The solar system could contain 200 dwarf planets
– News of January 27, 2019 –
The differentiation between planets and dwarf planets is very recent. Until the mid-2000s, schoolchildren learned that Pluto was the ninth planet in the solar system. This changed with the discovery of many Pluto-like bodies in the Kuiper belt. With the criteria used at the time, they should have been considered planets. But that might give too much scope to this class of objects.
The dwarf planets classification was adopted in 2006 by the International Astronomical Union, with some specific criteria. Like planets, dwarf planets orbit around the sun. They must not be the satellite of another body. They have also accumulated enough mass to be globally spherical. But unlike planets, they did not clean up their orbit. This criterion really makes the difference between a planet and a dwarf planet.

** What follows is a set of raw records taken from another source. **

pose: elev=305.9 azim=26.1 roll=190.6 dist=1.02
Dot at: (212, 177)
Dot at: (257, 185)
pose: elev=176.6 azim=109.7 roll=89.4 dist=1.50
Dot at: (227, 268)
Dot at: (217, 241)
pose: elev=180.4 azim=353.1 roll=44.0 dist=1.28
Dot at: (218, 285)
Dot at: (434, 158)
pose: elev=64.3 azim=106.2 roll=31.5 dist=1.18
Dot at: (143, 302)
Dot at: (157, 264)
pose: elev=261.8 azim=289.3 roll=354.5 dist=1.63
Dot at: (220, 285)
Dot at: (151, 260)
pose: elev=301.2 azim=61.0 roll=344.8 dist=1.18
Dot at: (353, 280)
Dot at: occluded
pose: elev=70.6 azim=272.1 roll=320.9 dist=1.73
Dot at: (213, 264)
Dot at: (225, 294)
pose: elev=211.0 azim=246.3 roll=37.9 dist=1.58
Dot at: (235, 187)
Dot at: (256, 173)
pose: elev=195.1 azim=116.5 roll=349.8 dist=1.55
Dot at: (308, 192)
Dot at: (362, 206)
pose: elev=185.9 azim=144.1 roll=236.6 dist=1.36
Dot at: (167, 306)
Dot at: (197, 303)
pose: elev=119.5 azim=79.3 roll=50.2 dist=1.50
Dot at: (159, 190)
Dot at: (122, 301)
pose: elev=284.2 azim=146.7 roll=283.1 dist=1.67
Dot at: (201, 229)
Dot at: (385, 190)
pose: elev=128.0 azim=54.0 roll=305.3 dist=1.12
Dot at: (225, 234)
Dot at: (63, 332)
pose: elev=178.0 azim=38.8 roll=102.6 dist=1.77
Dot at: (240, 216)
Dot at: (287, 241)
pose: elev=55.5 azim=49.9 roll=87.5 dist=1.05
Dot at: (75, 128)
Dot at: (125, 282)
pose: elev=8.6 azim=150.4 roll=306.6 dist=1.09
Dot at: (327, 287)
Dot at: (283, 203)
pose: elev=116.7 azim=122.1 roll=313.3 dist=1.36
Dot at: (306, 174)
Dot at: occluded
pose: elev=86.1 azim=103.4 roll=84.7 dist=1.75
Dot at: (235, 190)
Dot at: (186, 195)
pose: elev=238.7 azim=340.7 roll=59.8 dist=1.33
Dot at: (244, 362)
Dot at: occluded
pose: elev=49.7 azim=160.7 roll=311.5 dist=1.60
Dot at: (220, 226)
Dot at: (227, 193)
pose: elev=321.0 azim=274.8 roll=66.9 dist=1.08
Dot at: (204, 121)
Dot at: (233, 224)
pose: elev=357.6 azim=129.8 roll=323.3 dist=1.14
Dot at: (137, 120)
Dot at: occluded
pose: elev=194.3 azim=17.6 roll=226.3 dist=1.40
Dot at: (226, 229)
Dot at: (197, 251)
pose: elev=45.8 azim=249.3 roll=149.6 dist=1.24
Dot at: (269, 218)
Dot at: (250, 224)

The eight planets of the solar system have cleaned their orbits. Small asteroids and other bodies have been either agglomerated, captured or expelled, which is not the case for Pluto, Ceres and other dwarf planets. This argument is still debated. When can we consider that an object has cleaned its orbit ? Earth, which is considered a planet, still has 10,000 objects on its way. And it is almost impossible to know if the orbit of the exoplanets is cleaned.
Since 2006, the solar system officially has five dwarf planets. Other bodies have all the necessary characteristics to be able to claim this status, like Farout, a very distant object. We can also mention Sedna and Varuna. Some researchers believe that the solar system hosts more than 200 bodies that fit the description of a dwarf planet. Therefore, the current classification could change again.